Feeling a bit fragile after these first sections? That’s to be expected – you’ve just gone undergone a pretty brutal review of your life. But the admissions committee is scrutinizing submissions with the same critical eye. Anticipating the problems so you can correct them is critical for success in your next attempt. And to start out, let’s look at how you can “fix” a poor GPA.
A low GPA is probably the hardest area to improve. This makes sense – it was years in the making, and can’t be undone without time. It can take about a year in advanced level science courses to bump a high 2.x GPA over 3.0. The lower your GPA, and the more classes you’ve taken, the longer it will take to reflect improvements in your academic record.
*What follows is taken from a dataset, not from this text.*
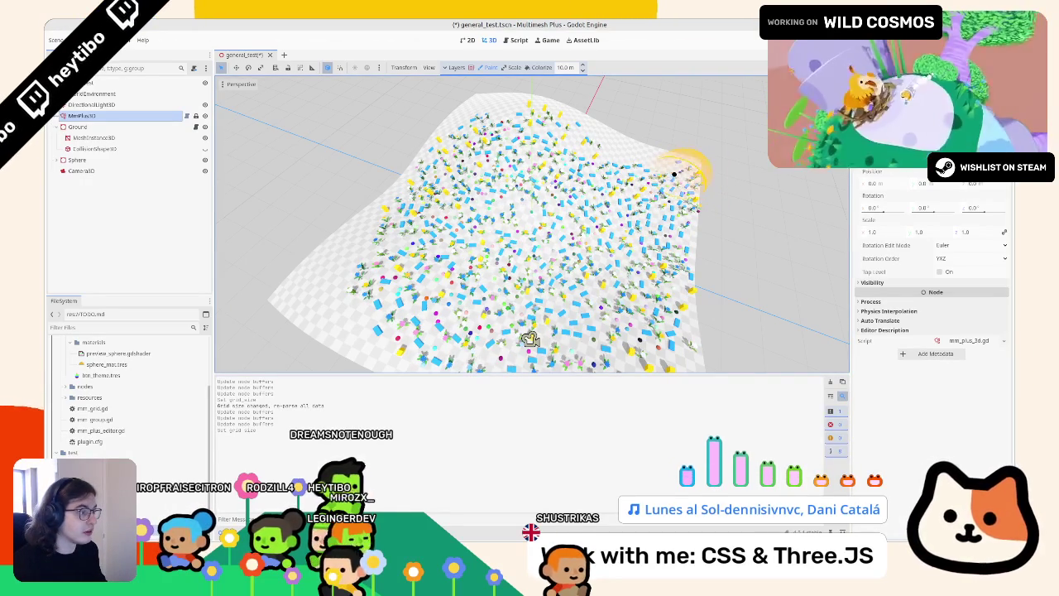
Reselect the MmPlus3D node and clear a large central patch of instances
{"action": "left_click", "coordinate": [117, 126]}
{"action": "left_click", "coordinate": [117, 115]}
Fortunately, whether your GPA is just a bit off the mark or well below the competitive level, there are steps you can take.
Apply to an international medical school. Pursuing a medical degree abroad might be a viable option for you. The required GPA is often lower than the U.S. average and in some programs, the MCAT is not required. Courses are often taught by U.S. academic physicians with clinical rotations in the U.S. But if you do decide to attend an international medical school, realize that you will have to contend with many different challenges – from language barriers to culture shock – that could affect your studies.
Probably the biggest challenge for international medical graduates is securing a residency program after completing medical school. Only 50.9% of IMGs match to PGY1 programs, although the Educational Commission for Foreign Medical Graduates reports a consistent increase in this number over the past decade. I’ve worked with many successful IMGs over this same time period. What sets them apart is that they make up for any lack in their initial qualifications by working harder than the average medical student. They’re heavily involved in university activities, community healthcare initiatives, and international competitions. And significantly, they’re the ones who can express the advantages of their non-US medical education, including resourcefulness and the deep grounding in diagnoses that comes from doing without modern diagnostic equipment.